While it needs a more experienced person than me to review it, such as an auditor and a security leader, I see it as a project worthy of dApp staking, very innovative and capable.
Thanks for proposing this excellent project at Astar!
Dapp Staking: is an Astar Network’s own program that is based on supporting developers in the development of their products or services, they earn a percentage of the rewards of the dApp staking blocks. The main requirement is that the product is minimally functional and deployed in Astar.
UCG: is a program to support developers who do not have a functional product yet, but have good ideas supported by the community. In this program you request 2M $ASTR from the community treasury and staking your dApp in the dApp staking, during 3 months you must use these earnings to build your product and move to the dApp staking program (this is being discussed to improve it).
In your case I see viable to move at once to the dApp staking because you already have a functional product, you just have to deploy it in Astar Network.
Thank you!
With this information, I do not see a problem with listing on dApp Staking.
When I refer to “publicly available,” I mean a state where general users can access and utilize the information without needing to view this Forum.

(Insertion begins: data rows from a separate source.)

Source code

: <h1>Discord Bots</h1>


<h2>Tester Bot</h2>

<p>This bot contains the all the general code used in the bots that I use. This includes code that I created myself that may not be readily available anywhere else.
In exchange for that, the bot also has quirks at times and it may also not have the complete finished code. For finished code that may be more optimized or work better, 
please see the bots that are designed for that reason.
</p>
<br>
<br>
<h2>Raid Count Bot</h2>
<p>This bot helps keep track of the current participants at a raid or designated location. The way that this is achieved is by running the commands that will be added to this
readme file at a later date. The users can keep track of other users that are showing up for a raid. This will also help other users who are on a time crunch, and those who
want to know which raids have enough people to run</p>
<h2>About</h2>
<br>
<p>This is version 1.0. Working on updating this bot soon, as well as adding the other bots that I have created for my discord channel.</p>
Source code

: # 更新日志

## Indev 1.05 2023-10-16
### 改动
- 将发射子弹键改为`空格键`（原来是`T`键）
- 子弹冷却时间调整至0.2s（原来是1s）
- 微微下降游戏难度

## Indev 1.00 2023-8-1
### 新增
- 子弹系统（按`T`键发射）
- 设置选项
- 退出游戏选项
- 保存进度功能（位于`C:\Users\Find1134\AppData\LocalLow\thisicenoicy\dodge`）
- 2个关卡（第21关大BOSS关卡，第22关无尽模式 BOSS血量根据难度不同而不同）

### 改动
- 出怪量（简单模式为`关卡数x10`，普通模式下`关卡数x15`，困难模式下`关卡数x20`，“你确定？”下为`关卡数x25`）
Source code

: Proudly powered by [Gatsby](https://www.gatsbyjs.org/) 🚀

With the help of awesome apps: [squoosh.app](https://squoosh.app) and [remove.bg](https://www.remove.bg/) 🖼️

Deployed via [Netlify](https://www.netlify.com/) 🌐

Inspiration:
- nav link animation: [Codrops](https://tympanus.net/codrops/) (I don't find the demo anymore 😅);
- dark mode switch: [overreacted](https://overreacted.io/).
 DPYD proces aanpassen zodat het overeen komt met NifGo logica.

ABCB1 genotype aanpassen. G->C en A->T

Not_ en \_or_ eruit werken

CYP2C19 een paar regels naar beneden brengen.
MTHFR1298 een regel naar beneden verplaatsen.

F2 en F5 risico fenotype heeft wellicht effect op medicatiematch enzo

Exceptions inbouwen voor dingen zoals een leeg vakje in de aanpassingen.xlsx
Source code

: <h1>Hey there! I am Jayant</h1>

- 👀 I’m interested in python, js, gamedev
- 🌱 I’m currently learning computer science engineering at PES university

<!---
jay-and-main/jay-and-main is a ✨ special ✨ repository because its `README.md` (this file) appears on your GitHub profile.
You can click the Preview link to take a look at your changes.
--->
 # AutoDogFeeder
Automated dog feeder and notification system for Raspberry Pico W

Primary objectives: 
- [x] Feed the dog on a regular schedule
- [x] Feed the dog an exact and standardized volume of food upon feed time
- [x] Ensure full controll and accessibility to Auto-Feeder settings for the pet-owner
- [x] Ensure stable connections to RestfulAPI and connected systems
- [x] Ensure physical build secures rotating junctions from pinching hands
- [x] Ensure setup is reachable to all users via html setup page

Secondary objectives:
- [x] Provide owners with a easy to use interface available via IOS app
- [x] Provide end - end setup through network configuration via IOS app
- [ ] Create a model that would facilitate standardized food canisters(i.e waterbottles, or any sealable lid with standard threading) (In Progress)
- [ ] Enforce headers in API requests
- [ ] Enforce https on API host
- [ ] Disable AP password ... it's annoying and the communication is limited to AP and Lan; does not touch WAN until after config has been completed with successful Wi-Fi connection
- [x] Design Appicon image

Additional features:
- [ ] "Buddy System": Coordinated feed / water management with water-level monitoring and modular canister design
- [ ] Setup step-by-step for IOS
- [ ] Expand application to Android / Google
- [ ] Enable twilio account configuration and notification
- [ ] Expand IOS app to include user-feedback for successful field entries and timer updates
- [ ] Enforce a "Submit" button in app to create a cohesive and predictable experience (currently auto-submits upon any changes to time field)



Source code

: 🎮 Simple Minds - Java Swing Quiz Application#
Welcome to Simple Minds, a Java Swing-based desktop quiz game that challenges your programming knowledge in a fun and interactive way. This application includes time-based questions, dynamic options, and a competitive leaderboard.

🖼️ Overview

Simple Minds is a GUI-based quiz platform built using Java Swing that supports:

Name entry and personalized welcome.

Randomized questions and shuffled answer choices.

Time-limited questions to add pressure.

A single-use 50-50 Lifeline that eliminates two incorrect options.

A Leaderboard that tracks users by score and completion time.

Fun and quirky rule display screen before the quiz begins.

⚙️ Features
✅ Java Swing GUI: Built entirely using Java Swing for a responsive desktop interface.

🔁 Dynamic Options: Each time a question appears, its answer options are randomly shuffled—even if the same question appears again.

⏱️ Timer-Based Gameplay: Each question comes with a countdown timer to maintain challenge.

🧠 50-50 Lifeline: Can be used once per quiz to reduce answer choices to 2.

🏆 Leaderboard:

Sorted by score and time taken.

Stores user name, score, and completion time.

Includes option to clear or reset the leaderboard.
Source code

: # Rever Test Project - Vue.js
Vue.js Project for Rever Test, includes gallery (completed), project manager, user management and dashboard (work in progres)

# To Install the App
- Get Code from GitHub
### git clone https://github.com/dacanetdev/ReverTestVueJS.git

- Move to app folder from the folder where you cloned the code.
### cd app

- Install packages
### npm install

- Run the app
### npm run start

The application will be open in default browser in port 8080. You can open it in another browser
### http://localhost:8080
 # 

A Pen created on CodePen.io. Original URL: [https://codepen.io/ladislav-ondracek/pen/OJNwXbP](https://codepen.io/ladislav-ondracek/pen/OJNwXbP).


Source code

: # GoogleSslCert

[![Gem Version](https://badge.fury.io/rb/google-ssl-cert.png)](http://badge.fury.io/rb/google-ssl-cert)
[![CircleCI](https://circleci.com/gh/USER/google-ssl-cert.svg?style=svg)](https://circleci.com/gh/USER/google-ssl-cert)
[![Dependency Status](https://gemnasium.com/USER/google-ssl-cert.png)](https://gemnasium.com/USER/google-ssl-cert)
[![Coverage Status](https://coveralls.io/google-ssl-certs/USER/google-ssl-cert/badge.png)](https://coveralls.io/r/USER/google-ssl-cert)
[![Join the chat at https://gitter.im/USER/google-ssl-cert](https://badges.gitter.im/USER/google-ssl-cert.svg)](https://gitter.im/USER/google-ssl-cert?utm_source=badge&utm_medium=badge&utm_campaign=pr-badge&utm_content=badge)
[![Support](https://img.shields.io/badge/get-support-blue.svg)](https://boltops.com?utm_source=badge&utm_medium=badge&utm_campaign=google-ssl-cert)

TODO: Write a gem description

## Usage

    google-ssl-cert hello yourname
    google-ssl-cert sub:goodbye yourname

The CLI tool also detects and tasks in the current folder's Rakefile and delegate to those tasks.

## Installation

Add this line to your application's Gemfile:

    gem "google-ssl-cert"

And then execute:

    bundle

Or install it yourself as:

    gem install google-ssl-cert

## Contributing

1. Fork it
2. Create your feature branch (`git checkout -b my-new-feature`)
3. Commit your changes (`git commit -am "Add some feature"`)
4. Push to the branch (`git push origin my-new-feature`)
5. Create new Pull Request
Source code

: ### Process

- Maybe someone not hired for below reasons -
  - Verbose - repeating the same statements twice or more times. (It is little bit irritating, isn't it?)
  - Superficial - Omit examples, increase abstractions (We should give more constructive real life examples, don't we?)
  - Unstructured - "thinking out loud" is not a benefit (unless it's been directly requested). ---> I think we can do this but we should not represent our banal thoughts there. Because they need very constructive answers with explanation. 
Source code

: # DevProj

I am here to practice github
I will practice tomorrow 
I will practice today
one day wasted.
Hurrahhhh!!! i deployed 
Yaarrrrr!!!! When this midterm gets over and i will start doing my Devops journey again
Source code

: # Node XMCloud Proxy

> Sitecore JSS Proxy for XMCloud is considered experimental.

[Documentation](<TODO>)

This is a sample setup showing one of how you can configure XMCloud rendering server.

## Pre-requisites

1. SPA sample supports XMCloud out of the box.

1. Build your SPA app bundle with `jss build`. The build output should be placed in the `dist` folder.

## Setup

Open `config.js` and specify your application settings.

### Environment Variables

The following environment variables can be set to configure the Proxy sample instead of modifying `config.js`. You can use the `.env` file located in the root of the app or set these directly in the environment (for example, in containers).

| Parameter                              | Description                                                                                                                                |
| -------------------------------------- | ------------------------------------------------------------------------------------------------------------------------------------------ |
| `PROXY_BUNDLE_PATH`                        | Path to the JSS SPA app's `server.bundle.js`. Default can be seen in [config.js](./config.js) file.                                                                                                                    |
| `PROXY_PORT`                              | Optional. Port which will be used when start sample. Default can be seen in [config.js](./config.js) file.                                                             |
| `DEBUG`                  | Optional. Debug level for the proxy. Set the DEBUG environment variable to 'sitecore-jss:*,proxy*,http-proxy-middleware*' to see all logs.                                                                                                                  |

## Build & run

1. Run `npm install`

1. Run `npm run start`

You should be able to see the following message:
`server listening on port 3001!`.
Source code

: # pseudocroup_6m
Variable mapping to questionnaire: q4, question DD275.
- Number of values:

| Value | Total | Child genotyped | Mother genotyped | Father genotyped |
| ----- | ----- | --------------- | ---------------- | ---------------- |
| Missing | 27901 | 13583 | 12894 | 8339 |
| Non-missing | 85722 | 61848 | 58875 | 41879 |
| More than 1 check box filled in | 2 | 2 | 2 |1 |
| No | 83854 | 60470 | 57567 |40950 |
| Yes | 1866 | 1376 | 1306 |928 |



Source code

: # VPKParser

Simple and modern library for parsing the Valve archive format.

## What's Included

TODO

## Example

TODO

If there is a web page and documentation available, then I believe the condition is met.
Hi @lousydropout,
It seems to me very interesting and thanks for all detailed explanation.
Your project reminds me of another one: PhaPass.
Technically, the approach is little bit different but maybe you can find inspiration in it.
You have my support for your proposal.
This is a wonderful idea. I would like to try this service.
Since it’s a service where security is important, I’m curious about how audits are conducted and managed. Also, I think it would be helpful to have a visualized image of the mechanism when using the service.